Suriye Ordusu ve Baas açıklamalarını esas alan Özuğurlu'nun verdiği haberlerin aksini ise TRT Türk'ün resmi web sayfasında okuyoruz.
TRT TÜRK, haberi şöyle veriyor:
"Tecavüz Ettiler, Organlarını Kestiler"
Suriye'den Türkiye'ye kaçan kadınların anlattığı dehşet öyküleri tüyler ürpertiyor. Ülkenin kuzeyindeki isyanı bastırmak üzere devreye giren Suriye ordusu kendi vatandaşlarına karşı adeta dehşet saçıyor. Çatışmanın asıl kurbanı ise kadınlar... Hatay'a sığınan mültecilerin İngiliz The Times gazetesine yaptıkları açıklamaya göre çok sayıda kadın tecavüze uğruyor, yüzleri ve organları bıçaklarla kesiliyor. Olayın tanıkları kadınları kurtarmaya çalışan erkeklerin ise yakalanıp yüzlerine asit döküldüğünü dile getiriyorlar.
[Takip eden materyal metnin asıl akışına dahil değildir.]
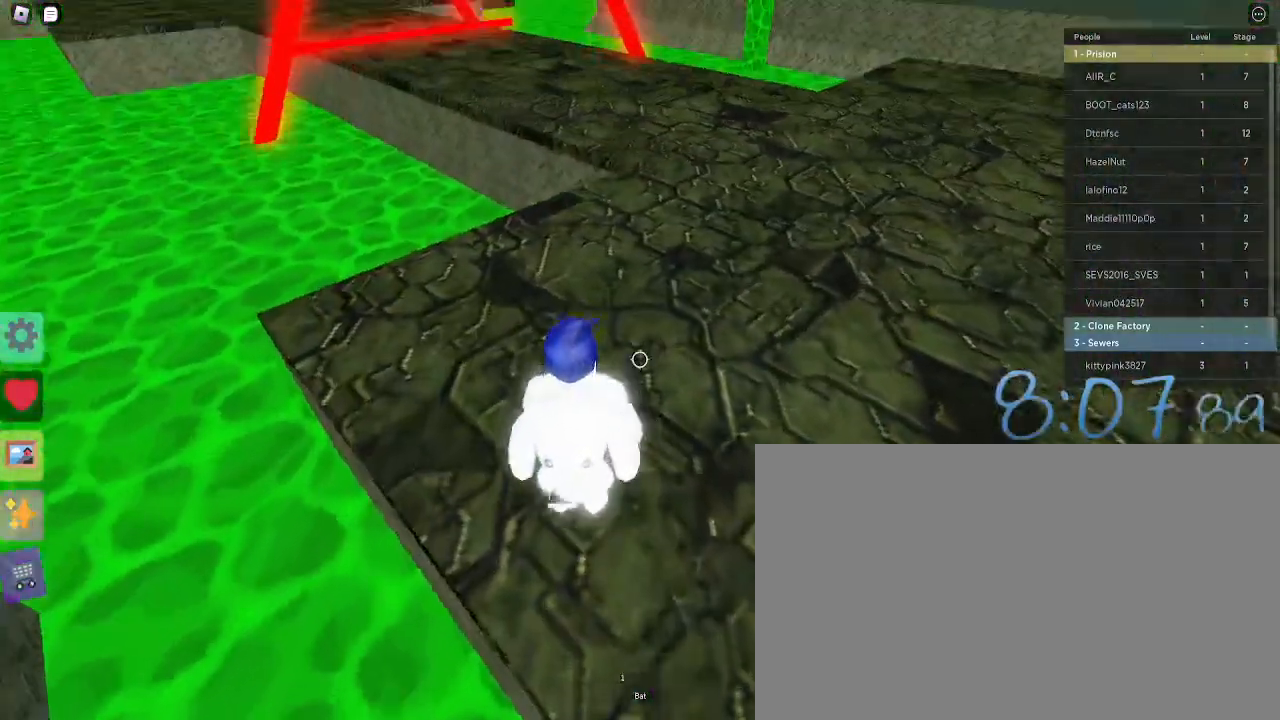
{"keys": ["w"], "mouse": [], "events": [[367, "mouse_wheel", "down"], [417, "mouse_wheel", "up"]]}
120 Suriyeli askerin öldürülmesinden sonra baskına uğrayan Türkiye sınırına 20 kilometre mesafedeki Cisr eş Şuğur'da bazı kadınlara şişelerle tecavüz edildiği de iddialar arasında... "Hayvanları Bile Öldürüyorlar" Öldürülen insanların cesetleri korku salmak amacıyla yol kenarlarına atılıyor. Suriye yönetimi, tıpkı bir zamanlar Saddam Hüseyin'in yaptığı gibi ülke genelinde uluslararası basına karartma uyguluyor. Ülkede sadece resmi yayın kuruluşlarına izin var. Dolayısıyla Suriye'de yaşananlar cep telefonlarından ve amatör kameralardan dünyaya yansıyabiliyor.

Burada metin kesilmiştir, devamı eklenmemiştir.